Task statement
Everything in the entries except the pictures must be duplicated exactly.

Records for the task
•••

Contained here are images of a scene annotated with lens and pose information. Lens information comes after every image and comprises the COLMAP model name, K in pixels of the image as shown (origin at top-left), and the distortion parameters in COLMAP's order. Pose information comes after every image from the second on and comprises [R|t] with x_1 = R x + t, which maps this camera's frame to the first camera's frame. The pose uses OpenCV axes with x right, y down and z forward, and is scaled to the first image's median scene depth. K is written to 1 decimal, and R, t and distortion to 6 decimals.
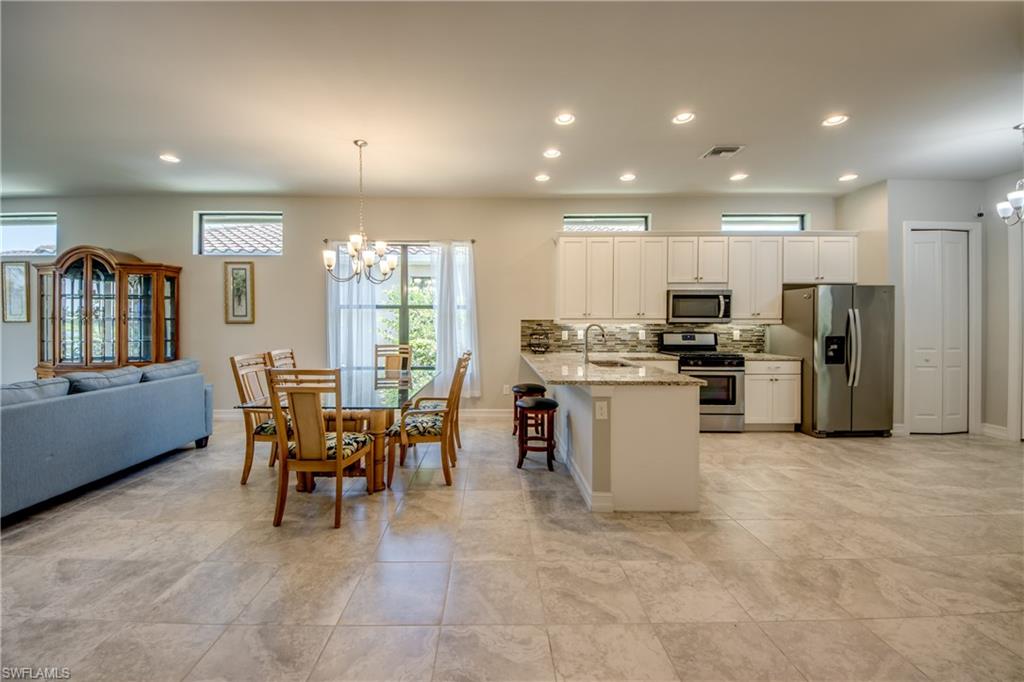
lens RADIAL K [[392.3, 0, 490.3], [0, 392.3, 327.6], [0, 0, 1]] dist [0.008854, -0.010873]
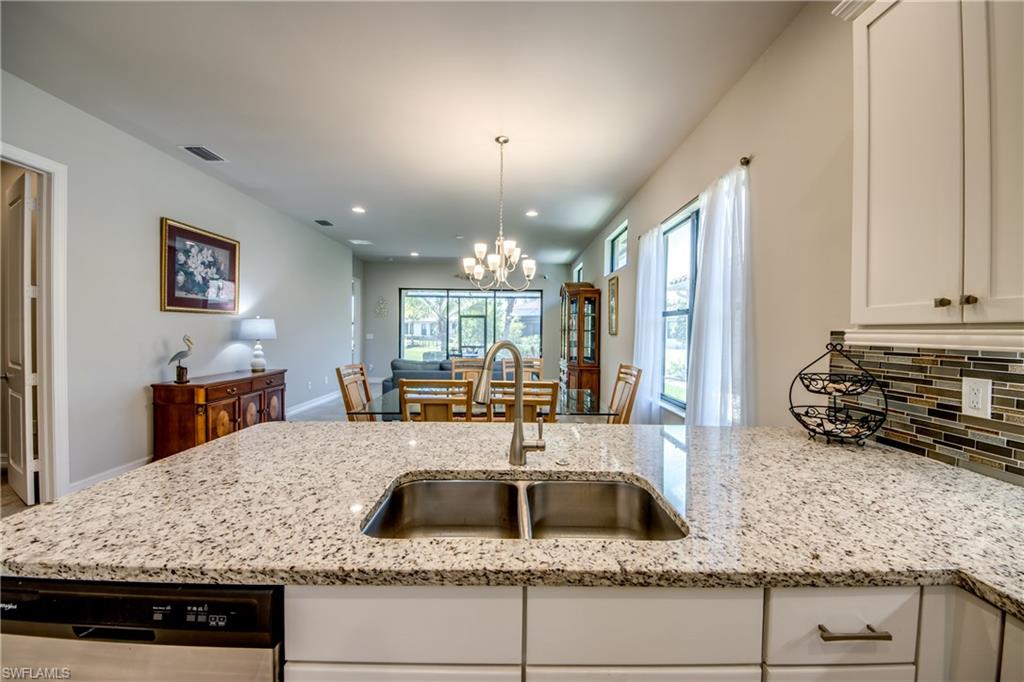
lens RADIAL K [[392.3, 0, 508.1], [0, 392.3, 337.0], [0, 0, 1]] dist [0.008854, -0.010873]
pose [[0.007072, 0.013925, -0.999878, 0.440084], [-0.025782, 0.999573, 0.013738, -0.012742], [0.999643, 0.025682, 0.007428, 0.760266]]
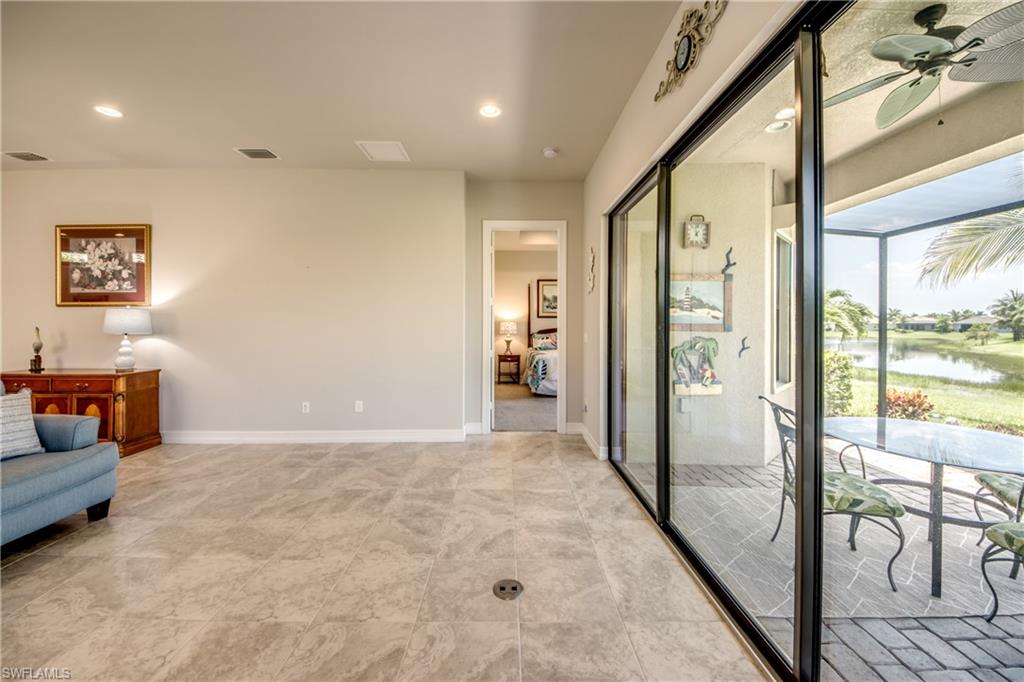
lens RADIAL K [[392.3, 0, 512.6], [0, 392.3, 324.6], [0, 0, 1]] dist [0.008854, -0.010873]
pose [[-0.999616, -0.005025, -0.027249, -1.302187], [-0.005265, 0.999948, 0.008728, -0.008027], [0.027204, 0.008868, -0.999591, 0.985282]]
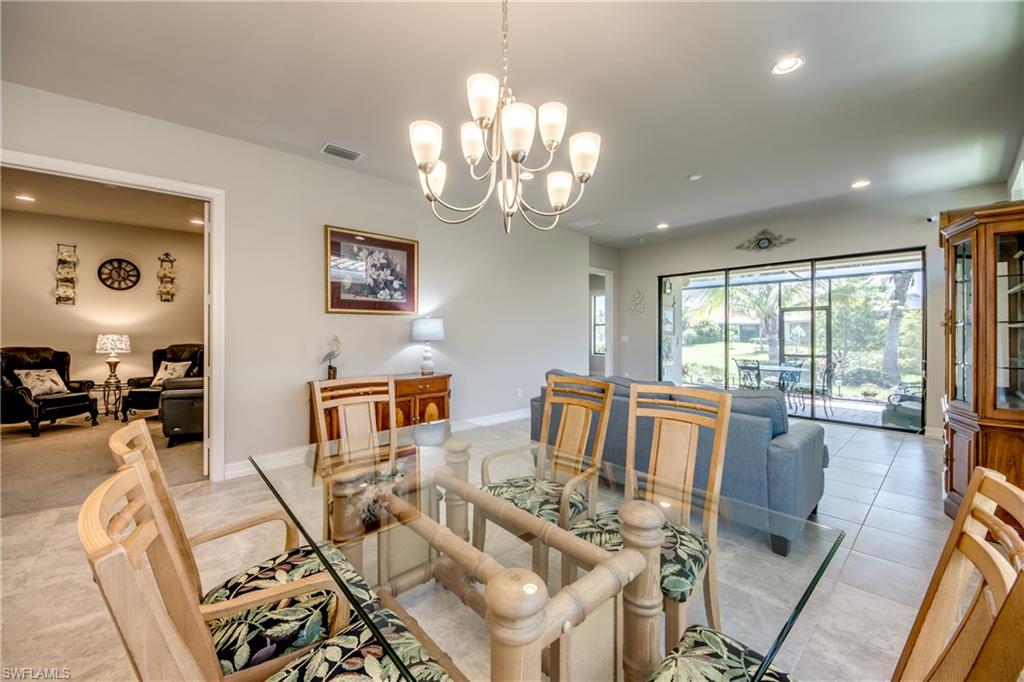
lens RADIAL K [[392.3, 0, 515.4], [0, 392.3, 339.7], [0, 0, 1]] dist [0.008854, -0.010873]
pose [[-0.727459, 0.011294, -0.686058, -0.048815], [-0.004765, 0.999757, 0.021511, -0.000292], [0.686135, 0.018918, -0.727229, 0.952618]]
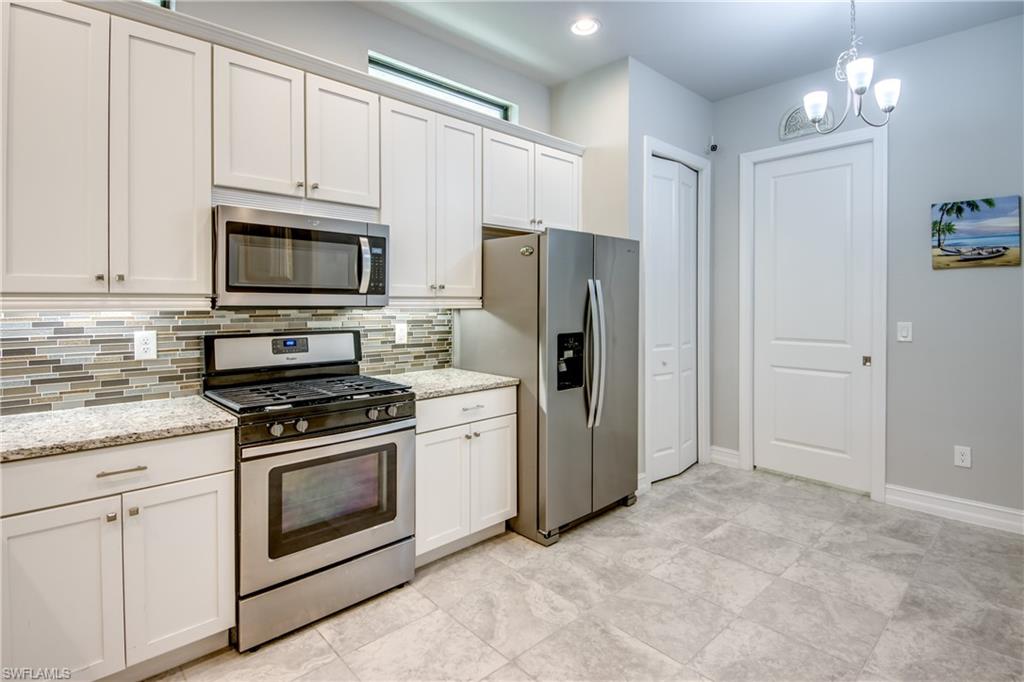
lens RADIAL K [[505.6, 0, 510.5], [0, 505.6, 307.4], [0, 0, 1]] dist [0.005540, -0.003986]
pose [[0.730050, -0.007844, 0.683349, 0.339104], [0.006977, 0.999968, 0.004024, -0.012466], [-0.683358, 0.001830, 0.730081, 0.516909]]
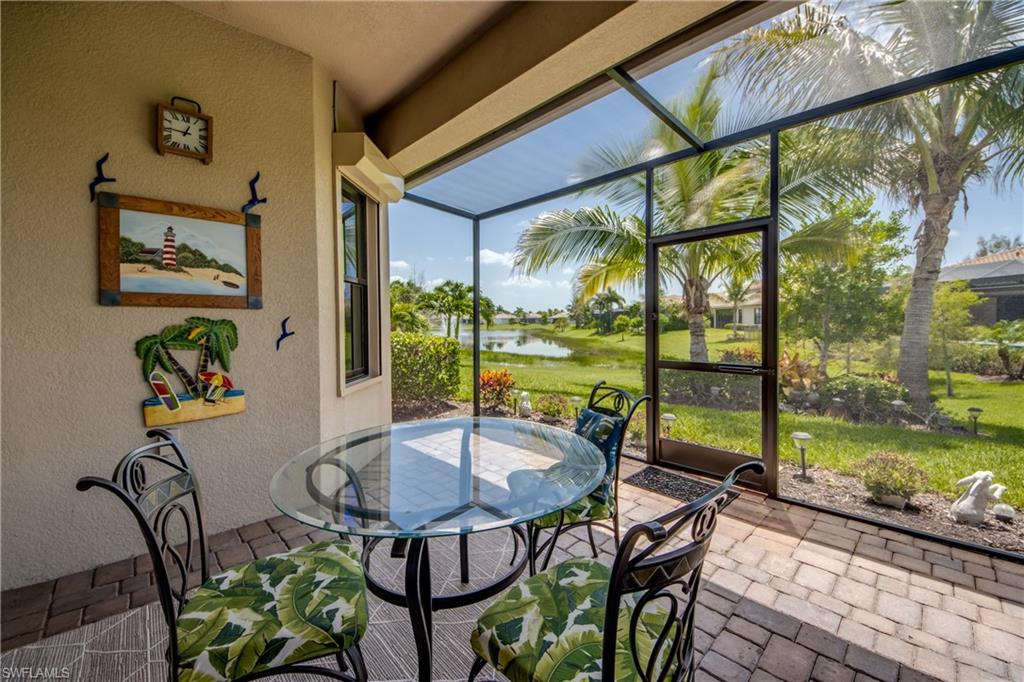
lens RADIAL K [[392.3, 0, 513.3], [0, 392.3, 334.5], [0, 0, 1]] dist [0.008854, -0.010873]
pose [[-0.709204, 0.028820, -0.704414, -1.666050], [-0.000606, 0.999139, 0.041489, 0.024534], [0.705003, 0.029851, -0.708576, 0.766090]]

•••

Written answer
Contained here are images of a scene annotated with lens and pose information. Lens information comes after every image and comprises the COLMAP model name, K in pixels of the image as shown (origin at top-left), and the distortion parameters in COLMAP's order. Pose information comes after every image from the second on and comprises [R|t] with x_1 = R x + t, which maps this camera's frame to the first camera's frame. The pose uses OpenCV axes with x right, y down and z forward, and is scaled to the first image's median scene depth. K is written to 1 decimal, and R, t and distortion to 6 decimals.
lens RADIAL K [[392.3, 0, 490.3], [0, 392.3, 327.6], [0, 0, 1]] dist [0.008854, -0.010873]
lens RADIAL K [[392.3, 0, 508.1], [0, 392.3, 337.0], [0, 0, 1]] dist [0.008854, -0.010873]
pose [[0.007072, 0.013925, -0.999878, 0.440084], [-0.025782, 0.999573, 0.013738, -0.012742], [0.999643, 0.025682, 0.007428, 0.760266]]
lens RADIAL K [[392.3, 0, 512.6], [0, 392.3, 324.6], [0, 0, 1]] dist [0.008854, -0.010873]
pose [[-0.999616, -0.005025, -0.027249, -1.302187], [-0.005265, 0.999948, 0.008728, -0.008027], [0.027204, 0.008868, -0.999591, 0.985282]]
lens RADIAL K [[392.3, 0, 515.4], [0, 392.3, 339.7], [0, 0, 1]] dist [0.008854, -0.010873]
pose [[-0.727459, 0.011294, -0.686058, -0.048815], [-0.004765, 0.999757, 0.021511, -0.000292], [0.686135, 0.018918, -0.727229, 0.952618]]
lens RADIAL K [[505.6, 0, 510.5], [0, 505.6, 307.4], [0, 0, 1]] dist [0.005540, -0.003986]
pose [[0.730050, -0.007844, 0.683349, 0.339104], [0.006977, 0.999968, 0.004024, -0.012466], [-0.683358, 0.001830, 0.730081, 0.516909]]
lens RADIAL K [[392.3, 0, 513.3], [0, 392.3, 334.5], [0, 0, 1]] dist [0.008854, -0.010873]
pose [[-0.709204, 0.028820, -0.704414, -1.666050], [-0.000606, 0.999139, 0.041489, 0.024534], [0.705003, 0.029851, -0.708576, 0.766090]]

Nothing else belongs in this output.